There’s a new version of WiFi coming this year, and it’s not so much about speed, but about availability. What is WiFi 6E, and when will it matter?
We all have WiFi in some form or another, but as to the question of how recent your WiFi technology is, that might be something you don’t know.
While all WiFi technologies provide a wireless network connection for home and business, they vary in range and performance based on the technology in use.
For instance, if you’ve never upgraded your WiFi router, you might be using an original older 802.11b router, or maybe something a little evolved from that, an 802.11g router.
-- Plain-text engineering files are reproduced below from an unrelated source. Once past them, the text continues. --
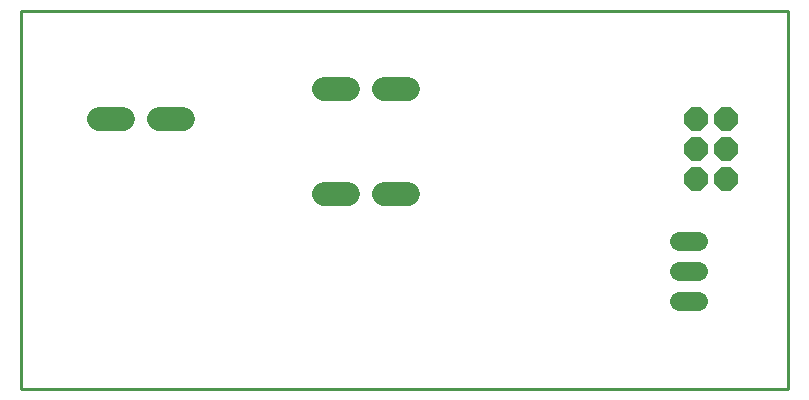
<source format=gbr>
G04 EAGLE Gerber RS-274X export*
G75*
%MOMM*%
%FSLAX34Y34*%
%LPD*%
%INBottom Copper*%
%IPPOS*%
%AMOC8*
5,1,8,0,0,1.08239X$1,22.5*%
G01*
G04 Define Apertures*
%ADD10P,2.1821X8X112.5*%
%ADD11C,2.016000*%
%ADD12C,1.600000*%
%ADD13C,0.254000*%
D10*
X571500Y177800D03*
X596900Y177800D03*
X571500Y203200D03*
X596900Y203200D03*
X571500Y228600D03*
X596900Y228600D03*
D11*
X86280Y228600D02*
X66120Y228600D01*
X116920Y228600D02*
X137080Y228600D01*
X256620Y165100D02*
X276780Y165100D01*
X307420Y165100D02*
X327580Y165100D01*
D12*
X557000Y74600D02*
X573000Y74600D01*
X573000Y100000D02*
X557000Y100000D01*
X557000Y125400D02*
X573000Y125400D01*
D11*
X276780Y254000D02*
X256620Y254000D01*
X307420Y254000D02*
X327580Y254000D01*
D13*
X0Y0D02*
X650000Y0D01*
X650000Y320000D01*
X0Y320000D01*
X0Y0D01*
M02*

</source>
G WiFi routers are backwards compatible with B, and the difference was more range and speed.
Those differences are the sort of consistent changes WiFi receives with each passing update, and consistent with the sort of backwards compatibility they offer.
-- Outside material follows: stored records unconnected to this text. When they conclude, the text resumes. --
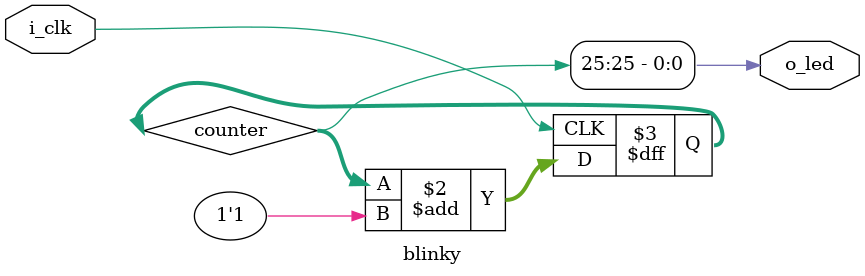
<source format=v>
`default_nettype none

module blinky(i_clk, o_led);
  input wire i_clk;
  output wire o_led;

  reg	[25:0]	counter;

  always @(posedge i_clk)
    counter <= counter + 1'b1;

  assign o_led = counter[25];

endmodule

</source>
Take 802.11n, the upgrade to 802.11g. When it launched back in 2009, it included support for both 802.11b and 802.11g, and upgraded the range and speeds of wireless connections. The same is true with 802.11ac, also known as WiFi 5 and launched in 2013, which upgraded the range and speed of WiFi, and yet also worked with 802.11b/g/n devices.
More recently, we’ve seen 802.11ax, a new generation of WiFi that offers improvements to both of those areas, as well as backwards compatibility to pretty much the entire range. The 802.11ax WiFi technology goes by a different name, called”WiFi 6″, making it easier to work out which devices offer it and whether you’re buying a router that supports these new high-speed wireless connections, offering a minimum of 1.2Gbps per second, and which can go much, much higher.
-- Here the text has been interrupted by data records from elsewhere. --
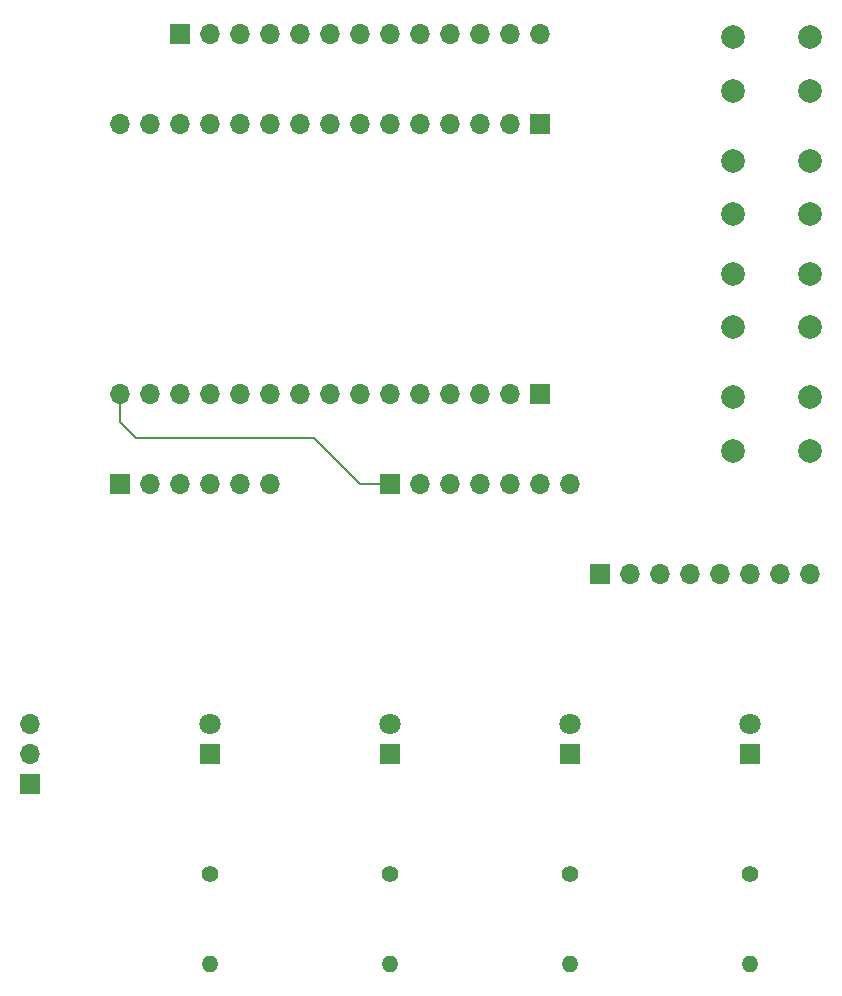
<source format=gbr>
%TF.GenerationSoftware,KiCad,Pcbnew,7.0.5*%
%TF.CreationDate,2024-02-08T14:25:21+05:30*%
%TF.ProjectId,Home Automation,486f6d65-2041-4757-946f-6d6174696f6e,rev?*%
%TF.SameCoordinates,Original*%
%TF.FileFunction,Copper,L1,Top*%
%TF.FilePolarity,Positive*%
%FSLAX46Y46*%
G04 Gerber Fmt 4.6, Leading zero omitted, Abs format (unit mm)*
G04 Created by KiCad (PCBNEW 7.0.5) date 2024-02-08 14:25:21*
%MOMM*%
%LPD*%
G01*
G04 APERTURE LIST*
%TA.AperFunction,ComponentPad*%
%ADD10C,1.400000*%
%TD*%
%TA.AperFunction,ComponentPad*%
%ADD11O,1.400000X1.400000*%
%TD*%
%TA.AperFunction,ComponentPad*%
%ADD12R,1.700000X1.700000*%
%TD*%
%TA.AperFunction,ComponentPad*%
%ADD13O,1.700000X1.700000*%
%TD*%
%TA.AperFunction,ComponentPad*%
%ADD14C,2.000000*%
%TD*%
%TA.AperFunction,ComponentPad*%
%ADD15R,1.800000X1.800000*%
%TD*%
%TA.AperFunction,ComponentPad*%
%ADD16C,1.800000*%
%TD*%
%TA.AperFunction,Conductor*%
%ADD17C,0.200000*%
%TD*%
G04 APERTURE END LIST*
D10*
%TO.P,R3,1*%
%TO.N,Net-(D3-K)*%
X83820000Y-114300000D03*
D11*
%TO.P,R3,2*%
%TO.N,GND*%
X83820000Y-121920000D03*
%TD*%
D12*
%TO.P,J2,1,Pin_1*%
%TO.N,Net-(J2-Pin_1)*%
X96520000Y-73660000D03*
D13*
%TO.P,J2,2,Pin_2*%
%TO.N,Net-(J2-Pin_2)*%
X93980000Y-73660000D03*
%TO.P,J2,3,Pin_3*%
%TO.N,Net-(J2-Pin_3)*%
X91440000Y-73660000D03*
%TO.P,J2,4,Pin_4*%
%TO.N,Net-(J2-Pin_4)*%
X88900000Y-73660000D03*
%TO.P,J2,5,Pin_5*%
%TO.N,Net-(J2-Pin_5)*%
X86360000Y-73660000D03*
%TO.P,J2,6,Pin_6*%
%TO.N,Net-(J2-Pin_6)*%
X83820000Y-73660000D03*
%TO.P,J2,7,Pin_7*%
%TO.N,Net-(J2-Pin_7)*%
X81280000Y-73660000D03*
%TO.P,J2,8,Pin_8*%
%TO.N,Net-(J2-Pin_8)*%
X78740000Y-73660000D03*
%TO.P,J2,9,Pin_9*%
%TO.N,Net-(J2-Pin_9)*%
X76200000Y-73660000D03*
%TO.P,J2,10,Pin_10*%
%TO.N,Net-(J2-Pin_10)*%
X73660000Y-73660000D03*
%TO.P,J2,11,Pin_11*%
%TO.N,Net-(J2-Pin_11)*%
X71120000Y-73660000D03*
%TO.P,J2,12,Pin_12*%
%TO.N,Net-(J2-Pin_12)*%
X68580000Y-73660000D03*
%TO.P,J2,13,Pin_13*%
%TO.N,Net-(J2-Pin_13)*%
X66040000Y-73660000D03*
%TO.P,J2,14,Pin_14*%
%TO.N,Net-(J2-Pin_14)*%
X63500000Y-73660000D03*
%TO.P,J2,15,Pin_15*%
%TO.N,Net-(J2-Pin_15)*%
X60960000Y-73660000D03*
%TD*%
D10*
%TO.P,R1,1*%
%TO.N,Net-(D1-K)*%
X114300000Y-114300000D03*
D11*
%TO.P,R1,2*%
%TO.N,GND*%
X114300000Y-121920000D03*
%TD*%
D10*
%TO.P,R2,1*%
%TO.N,Net-(D2-K)*%
X99060000Y-114300000D03*
D11*
%TO.P,R2,2*%
%TO.N,GND*%
X99060000Y-121920000D03*
%TD*%
D12*
%TO.P,J5,1,Pin_1*%
%TO.N,Net-(D4-A)*%
X101600000Y-88900000D03*
D13*
%TO.P,J5,2,Pin_2*%
%TO.N,Net-(D3-A)*%
X104140000Y-88900000D03*
%TO.P,J5,3,Pin_3*%
%TO.N,Net-(D2-A)*%
X106680000Y-88900000D03*
%TO.P,J5,4,Pin_4*%
%TO.N,Net-(D1-A)*%
X109220000Y-88900000D03*
%TO.P,J5,5,Pin_5*%
%TO.N,Net-(J4-Pin_1)*%
X111760000Y-88900000D03*
%TO.P,J5,6,Pin_6*%
X114300000Y-88900000D03*
%TO.P,J5,7,Pin_7*%
X116840000Y-88900000D03*
%TO.P,J5,8,Pin_8*%
X119380000Y-88900000D03*
%TD*%
D12*
%TO.P,J1,1,Pin_1*%
%TO.N,Net-(J1-Pin_1)*%
X96520000Y-50800000D03*
D13*
%TO.P,J1,2,Pin_2*%
%TO.N,Net-(J1-Pin_2)*%
X93980000Y-50800000D03*
%TO.P,J1,3,Pin_3*%
%TO.N,Net-(J1-Pin_3)*%
X91440000Y-50800000D03*
%TO.P,J1,4,Pin_4*%
%TO.N,Net-(J1-Pin_4)*%
X88900000Y-50800000D03*
%TO.P,J1,5,Pin_5*%
%TO.N,Net-(J1-Pin_5)*%
X86360000Y-50800000D03*
%TO.P,J1,6,Pin_6*%
%TO.N,Net-(J1-Pin_6)*%
X83820000Y-50800000D03*
%TO.P,J1,7,Pin_7*%
%TO.N,Net-(J1-Pin_7)*%
X81280000Y-50800000D03*
%TO.P,J1,8,Pin_8*%
%TO.N,Net-(J1-Pin_8)*%
X78740000Y-50800000D03*
%TO.P,J1,9,Pin_9*%
%TO.N,Net-(J1-Pin_9)*%
X76200000Y-50800000D03*
%TO.P,J1,10,Pin_10*%
%TO.N,Net-(J1-Pin_10)*%
X73660000Y-50800000D03*
%TO.P,J1,11,Pin_11*%
%TO.N,Net-(J1-Pin_11)*%
X71120000Y-50800000D03*
%TO.P,J1,12,Pin_12*%
%TO.N,Net-(J1-Pin_12)*%
X68580000Y-50800000D03*
%TO.P,J1,13,Pin_13*%
%TO.N,Net-(J1-Pin_13)*%
X66040000Y-50800000D03*
%TO.P,J1,14,Pin_14*%
%TO.N,GND*%
X63500000Y-50800000D03*
%TO.P,J1,15,Pin_15*%
%TO.N,Net-(J1-Pin_15)*%
X60960000Y-50800000D03*
%TD*%
D12*
%TO.P,J4,1,Pin_1*%
%TO.N,Net-(J4-Pin_1)*%
X53340000Y-106680000D03*
D13*
%TO.P,J4,2,Pin_2*%
%TO.N,Net-(J1-Pin_15)*%
X53340000Y-104140000D03*
%TO.P,J4,3,Pin_3*%
%TO.N,GND*%
X53340000Y-101600000D03*
%TD*%
D12*
%TO.P,J6,1,Pin_1*%
%TO.N,Net-(J1-Pin_13)*%
X66040000Y-43180000D03*
D13*
%TO.P,J6,2,Pin_2*%
%TO.N,Net-(J1-Pin_12)*%
X68580000Y-43180000D03*
%TO.P,J6,3,Pin_3*%
%TO.N,Net-(J1-Pin_11)*%
X71120000Y-43180000D03*
%TO.P,J6,4,Pin_4*%
%TO.N,Net-(J1-Pin_10)*%
X73660000Y-43180000D03*
%TO.P,J6,5,Pin_5*%
%TO.N,Net-(J1-Pin_9)*%
X76200000Y-43180000D03*
%TO.P,J6,6,Pin_6*%
%TO.N,Net-(J1-Pin_8)*%
X78740000Y-43180000D03*
%TO.P,J6,7,Pin_7*%
%TO.N,Net-(J1-Pin_7)*%
X81280000Y-43180000D03*
%TO.P,J6,8,Pin_8*%
%TO.N,Net-(J1-Pin_6)*%
X83820000Y-43180000D03*
%TO.P,J6,9,Pin_9*%
%TO.N,Net-(J1-Pin_5)*%
X86360000Y-43180000D03*
%TO.P,J6,10,Pin_10*%
%TO.N,Net-(J1-Pin_4)*%
X88900000Y-43180000D03*
%TO.P,J6,11,Pin_11*%
%TO.N,Net-(J1-Pin_3)*%
X91440000Y-43180000D03*
%TO.P,J6,12,Pin_12*%
%TO.N,Net-(J1-Pin_2)*%
X93980000Y-43180000D03*
%TO.P,J6,13,Pin_13*%
%TO.N,Net-(J1-Pin_1)*%
X96520000Y-43180000D03*
%TD*%
D14*
%TO.P,SW4,1,1*%
%TO.N,Net-(J2-Pin_5)*%
X119380000Y-78450000D03*
X112880000Y-78450000D03*
%TO.P,SW4,2,2*%
%TO.N,GND*%
X119380000Y-73950000D03*
X112880000Y-73950000D03*
%TD*%
D15*
%TO.P,D3,1,K*%
%TO.N,Net-(D3-K)*%
X83820000Y-104140000D03*
D16*
%TO.P,D3,2,A*%
%TO.N,Net-(D3-A)*%
X83820000Y-101600000D03*
%TD*%
D14*
%TO.P,SW2,1,1*%
%TO.N,Net-(J2-Pin_7)*%
X119380000Y-58420000D03*
X112880000Y-58420000D03*
%TO.P,SW2,2,2*%
%TO.N,GND*%
X119380000Y-53920000D03*
X112880000Y-53920000D03*
%TD*%
D12*
%TO.P,J3,1,Pin_1*%
%TO.N,Net-(J2-Pin_14)*%
X60960000Y-81280000D03*
D13*
%TO.P,J3,2,Pin_2*%
%TO.N,Net-(J2-Pin_13)*%
X63500000Y-81280000D03*
%TO.P,J3,3,Pin_3*%
%TO.N,Net-(J2-Pin_12)*%
X66040000Y-81280000D03*
%TO.P,J3,4,Pin_4*%
%TO.N,Net-(J2-Pin_11)*%
X68580000Y-81280000D03*
%TO.P,J3,5,Pin_5*%
%TO.N,GND*%
X71120000Y-81280000D03*
%TO.P,J3,6,Pin_6*%
%TO.N,Net-(J1-Pin_15)*%
X73660000Y-81280000D03*
%TD*%
D12*
%TO.P,J7,1,Pin_1*%
%TO.N,Net-(J2-Pin_15)*%
X83820000Y-81280000D03*
D13*
%TO.P,J7,2,Pin_2*%
%TO.N,Net-(J2-Pin_10)*%
X86360000Y-81280000D03*
%TO.P,J7,3,Pin_3*%
%TO.N,Net-(J2-Pin_9)*%
X88900000Y-81280000D03*
%TO.P,J7,4,Pin_4*%
%TO.N,Net-(J2-Pin_4)*%
X91440000Y-81280000D03*
%TO.P,J7,5,Pin_5*%
%TO.N,Net-(J2-Pin_3)*%
X93980000Y-81280000D03*
%TO.P,J7,6,Pin_6*%
%TO.N,Net-(J2-Pin_2)*%
X96520000Y-81280000D03*
%TO.P,J7,7,Pin_7*%
%TO.N,Net-(J2-Pin_1)*%
X99060000Y-81280000D03*
%TD*%
D15*
%TO.P,D1,1,K*%
%TO.N,Net-(D1-K)*%
X114300000Y-104140000D03*
D16*
%TO.P,D1,2,A*%
%TO.N,Net-(D1-A)*%
X114300000Y-101600000D03*
%TD*%
D14*
%TO.P,SW1,1,1*%
%TO.N,Net-(J2-Pin_8)*%
X119380000Y-47970000D03*
X112880000Y-47970000D03*
%TO.P,SW1,2,2*%
%TO.N,GND*%
X119380000Y-43470000D03*
X112880000Y-43470000D03*
%TD*%
D15*
%TO.P,D2,1,K*%
%TO.N,Net-(D2-K)*%
X99060000Y-104140000D03*
D16*
%TO.P,D2,2,A*%
%TO.N,Net-(D2-A)*%
X99060000Y-101600000D03*
%TD*%
D10*
%TO.P,R4,1*%
%TO.N,Net-(D4-K)*%
X68580000Y-114300000D03*
D11*
%TO.P,R4,2*%
%TO.N,GND*%
X68580000Y-121920000D03*
%TD*%
D14*
%TO.P,SW3,1,1*%
%TO.N,Net-(J2-Pin_6)*%
X119380000Y-68000000D03*
X112880000Y-68000000D03*
%TO.P,SW3,2,2*%
%TO.N,GND*%
X119380000Y-63500000D03*
X112880000Y-63500000D03*
%TD*%
D15*
%TO.P,D4,1,K*%
%TO.N,Net-(D4-K)*%
X68580000Y-104140000D03*
D16*
%TO.P,D4,2,A*%
%TO.N,Net-(D4-A)*%
X68580000Y-101600000D03*
%TD*%
D17*
%TO.N,Net-(J2-Pin_15)*%
X83820000Y-81280000D02*
X81280000Y-81280000D01*
X81280000Y-81280000D02*
X77382763Y-77382763D01*
X62273574Y-77382763D02*
X60916338Y-76025527D01*
X77382763Y-77382763D02*
X62273574Y-77382763D01*
X60916338Y-76025527D02*
X60960000Y-75981865D01*
X60960000Y-75981865D02*
X60960000Y-73660000D01*
%TD*%
M02*

</source>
But while WiFi 6 is new, it’s about to be upgraded slightly, arriving in WiFi 6E.
How does WiFi 6E differ from WiFi 6?
Currently, wireless networks in Australia offer WiFi over two main bands: 2.4GHz and 5GHz. That might scream jargon to you, but the idea is often easily translated to this: you have two bands for your wireless networks, and the important stuff that needs the fastest WiFi speeds should work on the 5GHz band, while the stuff that can be slower goes on the lower band.
These days, routers can typically work it all out for you, so you don’t really need to be the traffic controller to work out where things go. In fact, in modern wireless networks, there’s a part of the router that handles this sort of traffic system for you, joining the dots and connecting the networks so that you don’t have to think about your wireless activity. It just happens in the background, and you get the best range and speeds you can.
But it’s not perfect, and thanks to just how many devices we all have. It’s not just all the devices you have in your home, but also all the devices your neighbours have in theirs, and then the wireless networks you each operate. While the networks can co-exist, there’s bound to be overlap and network problems, and that’s what WiFi 6E aims to fix.
“There are many subtle differences between Wi-Fi 6 and Wi-Fi 6E, but the underlying physical difference is that Wi-Fi 6E will have the addition of the 6GHz band, on top of the existing 5GHz and 2.4GHz bands [used by WiFi 6]”, said Graeme Reardon, Managing Director of D-Link.
“This additional unlicensed spectrum (which has not yet been approved by the ACMA) will essentially mean that Wi-Fi interference, one of the biggest causes of unreliable (and therefore slow and inconsistent) connections will be alleviated.”
In essence, WiFi 6E adds another spectrum to the mix, using a 6GHz band to deal with interference, and means that networks using WiFi 6E as opposed to WiFi 6 can essentially offer a wide reach and more stability.
Should you upgrade to WiFi 6E immediately?
With improvements to reach and interference, it seems like WiFi 6E could be the magic bandage to fix the problems of the wireless network. But it’s not quite ready yet, and while you might yearn to upgrade to get the benefits now, the extra bandwidth needed to make WiFi 6E work isn’t yet active in Australia.
“Wi-Fi 6E will add a significant amount of additional spectrum to essentially mean that interference will become a thing of the past, certainly in a home environment,” said Reardon.
“[However] the ACMA needs to firstly approve the use of this 6GHz spectrum to be unlicensed, so this won’t happen in the next few months certainly,” he said.
“Realistically, and assuming this approval is granted, then we could start to see the first devices hit the market late in 2021. The big driver will be smartphones and then smart TVs, which usually start to hit the market in Q4 each year, so I would suggest that in 2022 we will see a big uplift in this area.”
It means that while you might see talk of WiFi 6E later in the year, it won’t become a reality for Australians until the extra 6GHz band it requires is approved, and then we’ll see local releases of the routers that can utilise the technology. Before that happens, however, you can expect an assortment of devices that include WiFi 6E, with phones, laptops, and tablets likely including support for the new WiFi technology even before Australia approves it, as the new WiFi standard is supported in other places around the world.
And much like the network standards, these devices will be backwards compatible, meaning they’ll work with WiFi 6’s 802.11ax, WiFi 5’s 802.11ac, and all those other standards you know and have seen, as well.